Les projets de constitution de grands groupes douaniers, soit en Amérique, soit en Europe, ne datent pas d’hier. Ils ont été élaborés à l’air libre depuis deux ou trois ans. Il faut toute l’étonnante faculté d’inattention de nos hommes d’État pour ne s’en être pas avisés. Dès le 7 juillet 1884, le congrès fédéral de Washington nommait une commission composée de trois membres et d’un secrétaire pour se rendre auprès des divers gouvernemens du continent américain, et s’entendre avec eux sur l’établissement d’un régime économique en quelque sorte commun ou, sinon absolument uniforme, du moins en grande partie analogue.

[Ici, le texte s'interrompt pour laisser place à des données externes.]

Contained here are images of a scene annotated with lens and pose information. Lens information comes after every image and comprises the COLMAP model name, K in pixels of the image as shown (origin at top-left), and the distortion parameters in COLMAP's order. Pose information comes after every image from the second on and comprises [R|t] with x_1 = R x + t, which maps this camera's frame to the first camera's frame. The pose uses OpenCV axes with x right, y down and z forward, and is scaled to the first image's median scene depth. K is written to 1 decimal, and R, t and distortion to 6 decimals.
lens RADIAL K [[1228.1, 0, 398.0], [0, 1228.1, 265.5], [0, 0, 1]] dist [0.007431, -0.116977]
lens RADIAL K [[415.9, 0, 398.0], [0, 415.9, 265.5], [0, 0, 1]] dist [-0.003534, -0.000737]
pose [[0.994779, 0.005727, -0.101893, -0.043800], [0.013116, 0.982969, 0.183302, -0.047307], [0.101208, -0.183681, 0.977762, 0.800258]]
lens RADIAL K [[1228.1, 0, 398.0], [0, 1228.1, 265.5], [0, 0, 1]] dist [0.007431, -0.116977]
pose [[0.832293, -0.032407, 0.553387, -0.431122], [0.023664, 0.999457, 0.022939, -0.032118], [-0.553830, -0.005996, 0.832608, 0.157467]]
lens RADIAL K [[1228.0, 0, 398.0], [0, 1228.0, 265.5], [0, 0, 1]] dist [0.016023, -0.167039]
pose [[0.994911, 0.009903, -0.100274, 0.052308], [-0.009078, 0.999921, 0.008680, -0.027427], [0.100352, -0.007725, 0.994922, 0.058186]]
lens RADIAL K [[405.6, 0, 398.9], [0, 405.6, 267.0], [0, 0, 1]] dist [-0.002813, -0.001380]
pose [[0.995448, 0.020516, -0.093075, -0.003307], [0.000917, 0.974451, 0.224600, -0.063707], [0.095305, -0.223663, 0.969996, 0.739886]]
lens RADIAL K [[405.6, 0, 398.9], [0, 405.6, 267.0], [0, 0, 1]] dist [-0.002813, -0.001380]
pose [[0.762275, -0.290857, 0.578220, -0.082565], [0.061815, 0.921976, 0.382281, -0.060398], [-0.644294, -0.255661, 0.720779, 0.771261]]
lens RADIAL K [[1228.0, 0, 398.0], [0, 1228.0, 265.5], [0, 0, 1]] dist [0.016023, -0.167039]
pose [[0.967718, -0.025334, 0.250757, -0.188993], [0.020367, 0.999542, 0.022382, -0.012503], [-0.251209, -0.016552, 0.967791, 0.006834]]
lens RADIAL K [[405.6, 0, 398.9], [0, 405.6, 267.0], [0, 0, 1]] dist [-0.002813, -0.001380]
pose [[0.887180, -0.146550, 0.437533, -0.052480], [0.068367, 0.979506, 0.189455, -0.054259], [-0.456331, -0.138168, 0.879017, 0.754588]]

Cette commission commença par se livrer à un travail préparatoire, et recueillit des données statistiques. Il en résultait que les États-Unis importent de l’Amérique du Sud plus du double de ce qu’ils lui fournissent, et que ce qu’ils lui fournissent ne représente pas le dixième de l’importation totale de l’Amérique du Sud.

Après ces constatations sur l’ampleur du domaine à conquérir, les commissaires américains se mirent en route et visitèrent, dans le premier semestre de 1885, le Venezuela, Costa-Rica, Guatemala, l’Equateur, le Pérou, le Chili, l’Uruguay. Le Brésil, dont les institutions alors les attiraient moins, fut laissé de côté, et cependant c’est le premier pays avec lequel cinq années plus tard une convention douanière devait être signée par le gouvernement de la Maison-Blanche. Revenus à Washington, les commissaires firent au président des États-Unis un rapport constatant que toutes ces puissances, sauf le Chili, dont l’allure a toujours été plus indépendante, avaient adhéré à un projet de congrès[1].

  1. On nous permettra de renvoyer à notre article publié dans l’Économiste français du 25 mai 1889 sous ce titre : « Un Zollverein américain. » On voit que ce qui se passe aujourd’hui en Amérique et en Europe n’est pas une surprise pour les gens attentifs.